Il y a eu cette montée, ce stress progressif, intense, qui arrive à un niveau très, très fort. Plus du harcèlement avec des injonctions contradictoires, du paradoxe. Et la situation. Vous avez un contexte qui devient totalement paradoxal, avec des comportements paradoxaux de la hiérarchie, par exemple."
Dans son livre, Pierre-Antoine Martin dénonce les méfaits de la communication interne d’entreprise. "En tant que cadre dirigeant, je savais quels étaient les ressorts de certaines décisions.

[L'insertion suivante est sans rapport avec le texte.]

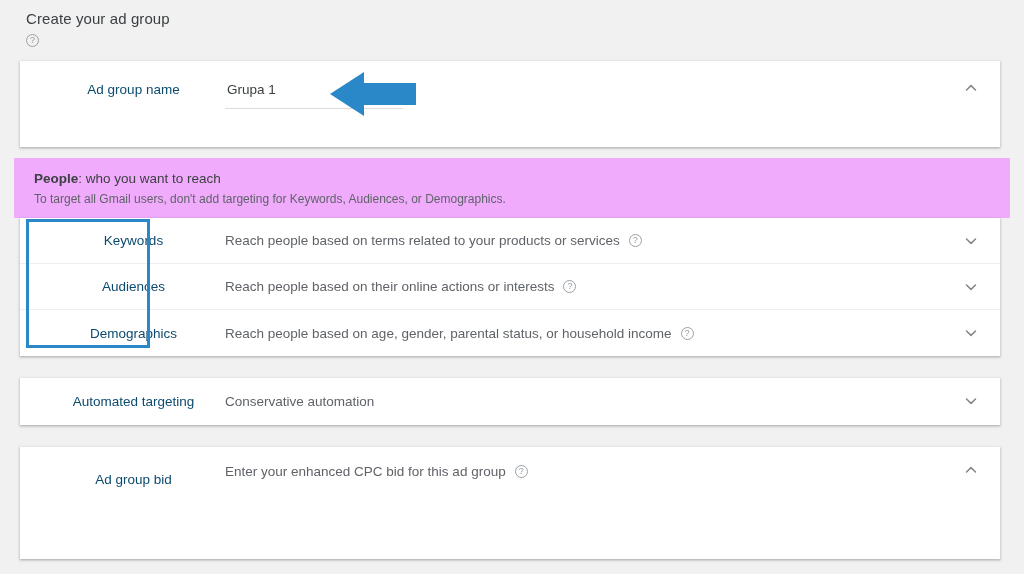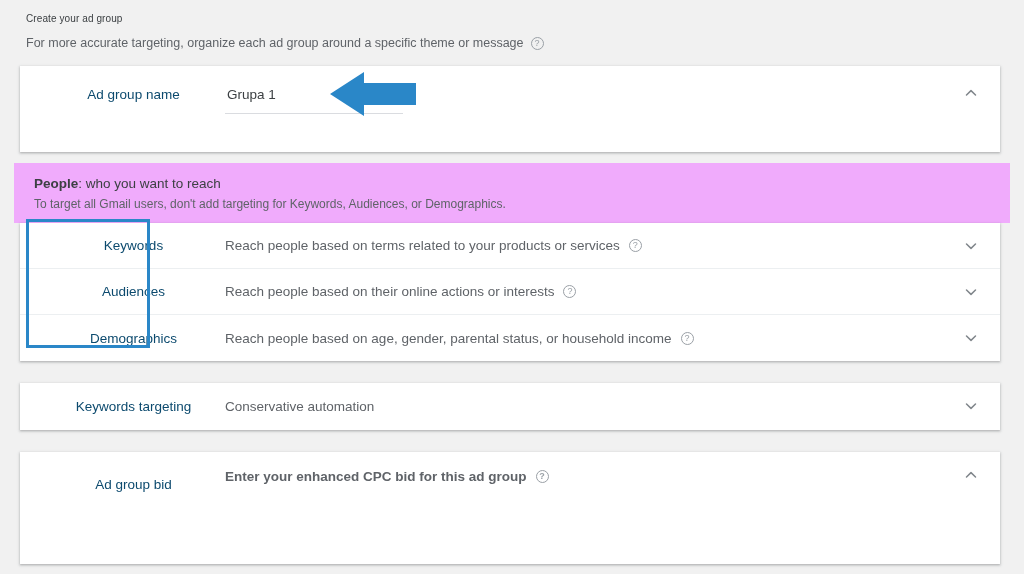"Create your ad group" .page-title { font-size: 10px -> 15px }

Et je me disais : ‘mais c'est pas vrai qu'on les traduise dans ces mots-là !’. La communication est devenue une propagande dans nos entreprises. C'est pour ça que dans mon livre, je dis que le travail devient totalitaire. Et le totalitarisme, ça broie les gens. Il y a cent ans, il broyait des corps. Aujourd'hui, il broie des âmes."

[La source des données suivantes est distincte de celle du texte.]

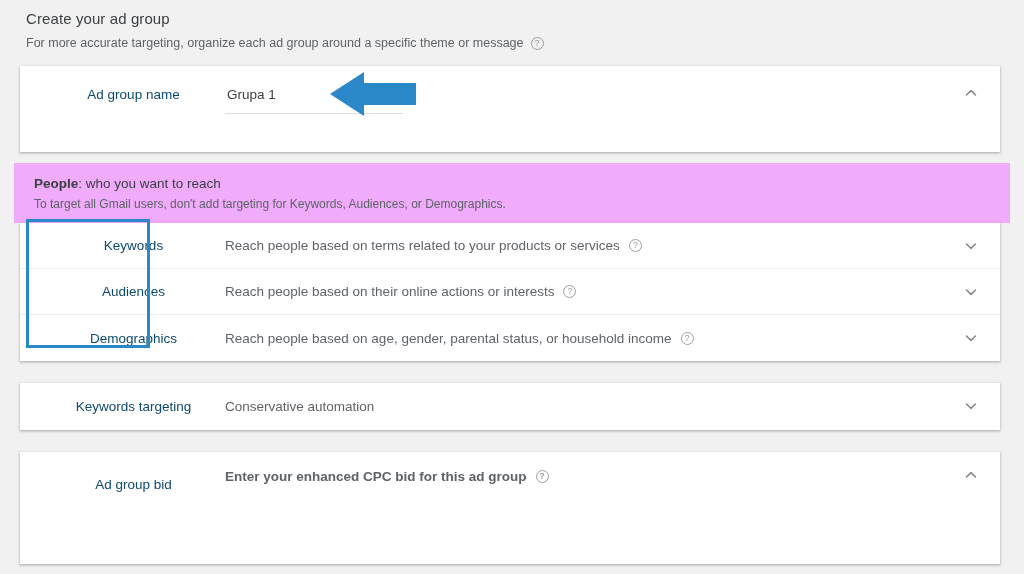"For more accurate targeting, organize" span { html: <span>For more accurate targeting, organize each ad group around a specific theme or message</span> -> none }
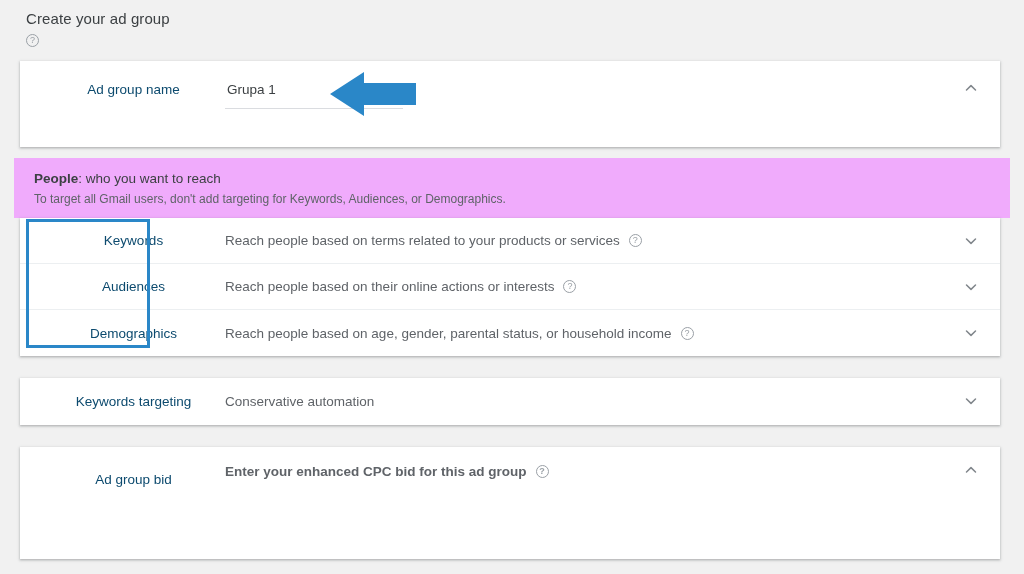"Keywords targeting" div.row-label { text: Keywords -> Automated }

"Le cerveau essaie de s'accrocher rationnellement à quoi que ce soit, mais il n'y arrive pas"
Alors, comment se manifeste le burn-out ? "Il y a tout un tas d'événements avant. Mais je vais parler juste du matin. C'est la bascule brutale. Vous avez dormi plus ou moins, vous vous réveillez et vous êtes dans un état quasiment mort. Vous êtes mort dans votre corps, mort dans votre psyché. Et la seule chose que j'étais capable de faire, c’était lever le petit doigt. C'était le seul effort que je pouvais faire. Il n'y a plus d'énergie, il n'y a plus de force du tout dans le corps. De forces pour bouger, mais pour penser, pour réfléchir, pour parler… il n'y a plus rien. Et à ce moment-là, vous êtes tellement dans un état critique qu'il y a une dissociation qui se fait en vous, et vous faites l'état clinique de ce que vous êtes. Et c'est effrayant. Vous vous posez la question si vous n'êtes pas mort ou totalement paralysé. Ça commence comme ça : c'est l'effondrement cognitif, psychique.

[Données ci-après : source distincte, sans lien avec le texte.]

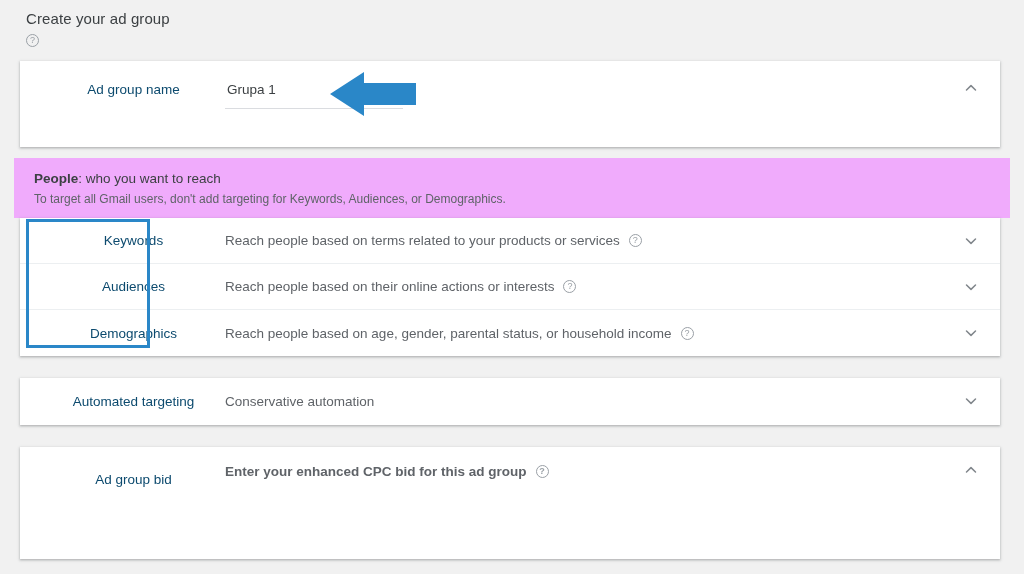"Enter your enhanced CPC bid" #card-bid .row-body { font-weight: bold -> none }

J'ai été cadre dirigeant, j'ai fait une grande école d'ingénieurs, donc j'avais quelques capacités, une aptitude intellectuelle. Eh bien, j'en étais à avoir du mal à faire une simple addition. Et tout ça fait qu'à un moment donné, votre esprit est totalement perdu. Il essaie de s'accrocher rationnellement à quoi que ce soit, mais il n'y arrive pas. Le stress intérieur monte, monte, monte. Et à un moment donné, le cerveau se met en survie. Sinon, je pense que c'est la mort. L'étape d'après, c'est vraiment la mort", a témoigné Pierre-Antoine Martin.